Get the exposure records and incident paperwork in writing
If there was a specific overexposure event, equipment failure, confined-space problem, smoke event, electrical fire, blasting issue, or emergency extraction, ask for the written records tied to that day.
If this was the slower kind of injury - years of lung damage instead of one dramatic collapse - you still want the paper trail:
- air sampling records
- respirator fit-testing records
- safety meeting logs
- training records
- incident reports
- near-miss reports
- shift assignments
- maintenance logs for ventilation or filtration systems
- written work restrictions
- workers' comp insurer letters
- any report sent to the Massachusetts Department of Industrial Accidents
Massachusetts workers' comp cases live and die on records people assume must exist. Sometimes they do. Sometimes they absolutely should exist and somehow don't. That missing-paper problem can tell its own story.
If there was a vehicle crash tied to the injury, move fast on video
Maybe your breathing crisis followed a haul truck incident, underground transport crash, or a road collision while heading to or from the site. If that happened, dashcam and surveillance footage are on a countdown.
Private dashcams overwrite.
Gas stations record over old footage.
Town cameras may keep footage only briefly.
Massachusetts police reports can help identify involved vehicles, officers, and locations, but the report is not the video. Get the report, yes. But also identify every place a camera might exist: nearby businesses, yard entrances, toll areas, jobsite gates, loading zones, neighboring buildings.
If the crash was on a real Massachusetts corridor like Route 24, the Pike, I-91, or an industrial connector road in Bristol, Hampden, or Worcester County, there may have been multiple commercial vehicles with onboard cameras. Most people never ask. The insurer is counting on that.
Get the police report, but don't act like it's gospel
If police responded, get the report as soon as it becomes available.
Check the date, time, weather, location, road name, lane information, and whether your statements were summarized correctly. In Massachusetts spring weather, details like fog, potholes, dirty snowbanks, or black ice left in shade can matter in a crash case. So can whether the report lists the wrong mile marker or says "minor injury" when you were in the ER hours later coughing blood or gasping for air.
Police reports are useful.
They are not holy scripture.
A bad one needs to be matched against photos, video, EMS records, and your own timeline.

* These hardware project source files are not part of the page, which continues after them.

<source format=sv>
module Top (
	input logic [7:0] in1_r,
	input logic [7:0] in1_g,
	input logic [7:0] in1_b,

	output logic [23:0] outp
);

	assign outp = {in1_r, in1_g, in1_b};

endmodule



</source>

Start a symptom log that sounds like a worker, not a lawyer
Do not write a dramatic memoir.
Write the facts like a guy who needs to remember what this actually did to his body.
How far you can walk.
Whether stairs wreck you.
Whether you wake up choking.
How many times you use the inhaler.
What a grocery run feels like.
Whether you can shovel, drive, bend, or carry weight.

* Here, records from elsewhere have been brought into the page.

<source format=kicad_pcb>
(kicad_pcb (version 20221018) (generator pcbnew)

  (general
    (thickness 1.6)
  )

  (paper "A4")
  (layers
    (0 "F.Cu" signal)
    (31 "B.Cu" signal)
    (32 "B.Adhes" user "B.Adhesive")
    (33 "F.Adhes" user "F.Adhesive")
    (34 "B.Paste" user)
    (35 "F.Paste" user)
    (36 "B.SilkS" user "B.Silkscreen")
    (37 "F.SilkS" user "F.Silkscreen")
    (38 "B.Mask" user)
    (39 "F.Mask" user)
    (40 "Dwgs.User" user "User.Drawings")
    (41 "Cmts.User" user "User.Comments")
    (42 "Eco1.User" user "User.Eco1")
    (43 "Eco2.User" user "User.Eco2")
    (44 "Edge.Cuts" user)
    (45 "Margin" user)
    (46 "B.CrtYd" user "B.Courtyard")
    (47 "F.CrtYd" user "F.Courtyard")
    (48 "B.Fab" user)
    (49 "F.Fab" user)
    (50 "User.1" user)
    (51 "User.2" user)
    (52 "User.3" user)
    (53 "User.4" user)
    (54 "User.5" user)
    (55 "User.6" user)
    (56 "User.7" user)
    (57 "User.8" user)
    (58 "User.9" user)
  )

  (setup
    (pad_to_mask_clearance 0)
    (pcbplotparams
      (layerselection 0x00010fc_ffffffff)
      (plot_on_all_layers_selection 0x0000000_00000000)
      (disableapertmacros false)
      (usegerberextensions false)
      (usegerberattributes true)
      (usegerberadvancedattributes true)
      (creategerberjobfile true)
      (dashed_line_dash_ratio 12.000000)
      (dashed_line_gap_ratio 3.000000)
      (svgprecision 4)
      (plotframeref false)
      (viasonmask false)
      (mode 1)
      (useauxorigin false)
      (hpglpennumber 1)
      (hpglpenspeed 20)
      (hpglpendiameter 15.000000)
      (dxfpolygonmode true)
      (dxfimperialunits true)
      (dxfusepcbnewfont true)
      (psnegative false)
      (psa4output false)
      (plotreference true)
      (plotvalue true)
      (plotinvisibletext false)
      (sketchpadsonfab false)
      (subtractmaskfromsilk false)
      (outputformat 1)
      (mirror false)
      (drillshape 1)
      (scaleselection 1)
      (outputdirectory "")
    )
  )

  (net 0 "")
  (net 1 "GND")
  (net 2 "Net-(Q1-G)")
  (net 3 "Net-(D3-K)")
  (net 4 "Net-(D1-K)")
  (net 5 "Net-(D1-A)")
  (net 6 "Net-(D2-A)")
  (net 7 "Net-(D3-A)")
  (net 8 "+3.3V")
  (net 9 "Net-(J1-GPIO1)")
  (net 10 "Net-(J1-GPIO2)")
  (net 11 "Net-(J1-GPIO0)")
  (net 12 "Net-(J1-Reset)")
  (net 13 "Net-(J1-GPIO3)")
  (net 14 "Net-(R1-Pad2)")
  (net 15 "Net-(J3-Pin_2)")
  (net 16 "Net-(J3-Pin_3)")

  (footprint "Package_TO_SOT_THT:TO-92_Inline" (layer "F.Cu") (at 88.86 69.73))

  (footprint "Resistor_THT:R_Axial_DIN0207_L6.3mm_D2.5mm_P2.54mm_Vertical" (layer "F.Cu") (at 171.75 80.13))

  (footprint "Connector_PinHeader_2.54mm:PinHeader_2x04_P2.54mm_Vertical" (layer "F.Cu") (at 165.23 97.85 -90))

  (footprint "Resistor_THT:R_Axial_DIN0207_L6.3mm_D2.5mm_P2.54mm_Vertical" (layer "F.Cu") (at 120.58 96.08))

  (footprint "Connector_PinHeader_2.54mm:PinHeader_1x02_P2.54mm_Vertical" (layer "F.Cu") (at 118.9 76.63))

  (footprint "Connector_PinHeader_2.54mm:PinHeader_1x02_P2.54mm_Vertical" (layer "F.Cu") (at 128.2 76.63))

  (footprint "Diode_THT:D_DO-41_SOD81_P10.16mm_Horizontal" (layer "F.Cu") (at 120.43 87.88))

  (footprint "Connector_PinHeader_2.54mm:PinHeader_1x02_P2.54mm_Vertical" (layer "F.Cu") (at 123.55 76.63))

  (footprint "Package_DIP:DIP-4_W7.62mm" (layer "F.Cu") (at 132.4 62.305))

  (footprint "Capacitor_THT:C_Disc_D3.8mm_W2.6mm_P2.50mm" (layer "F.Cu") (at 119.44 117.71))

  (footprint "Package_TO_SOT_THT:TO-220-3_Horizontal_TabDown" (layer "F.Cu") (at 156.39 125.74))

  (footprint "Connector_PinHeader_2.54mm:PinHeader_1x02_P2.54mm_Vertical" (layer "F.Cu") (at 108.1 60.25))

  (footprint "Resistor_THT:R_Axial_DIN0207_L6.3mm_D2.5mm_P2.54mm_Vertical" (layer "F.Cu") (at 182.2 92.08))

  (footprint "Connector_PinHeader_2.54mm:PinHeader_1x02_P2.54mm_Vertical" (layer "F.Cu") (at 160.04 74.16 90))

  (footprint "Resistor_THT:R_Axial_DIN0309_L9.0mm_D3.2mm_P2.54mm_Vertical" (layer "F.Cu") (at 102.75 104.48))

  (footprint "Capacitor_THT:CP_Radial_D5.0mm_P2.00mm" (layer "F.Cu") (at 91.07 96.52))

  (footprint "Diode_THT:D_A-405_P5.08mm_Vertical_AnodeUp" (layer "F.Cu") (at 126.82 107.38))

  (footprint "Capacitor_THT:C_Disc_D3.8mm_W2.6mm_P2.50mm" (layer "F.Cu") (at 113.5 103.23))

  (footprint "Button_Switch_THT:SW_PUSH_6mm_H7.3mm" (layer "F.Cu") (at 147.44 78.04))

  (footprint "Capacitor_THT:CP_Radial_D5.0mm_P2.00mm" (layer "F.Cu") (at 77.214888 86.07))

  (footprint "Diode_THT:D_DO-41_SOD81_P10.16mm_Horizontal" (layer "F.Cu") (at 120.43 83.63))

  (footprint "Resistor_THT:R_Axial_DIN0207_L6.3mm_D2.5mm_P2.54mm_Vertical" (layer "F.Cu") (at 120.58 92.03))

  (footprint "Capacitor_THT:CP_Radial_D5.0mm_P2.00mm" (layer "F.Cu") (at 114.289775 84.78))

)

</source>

If you now need oxygen, note when, how often, and what your readings are if you have a pulse ox at home.
That log matters because permanent mobility loss doesn't always start with a wheelchair. Sometimes it starts with not making it from the truck to the front door without stopping twice. A company doctor may call that "mild." A real life does not.
And if there's already a lowball offer on the table, that's the tell. They want this tied up before the evidence gets organized, before the scans are compared side by side, before the witnesses get harder to find, and before your phone becomes a better historian than anybody in that office.
This article is for informational purposes only and is not legal advice. Every case is different. If you or a loved one was injured, talk to an attorney about your situation.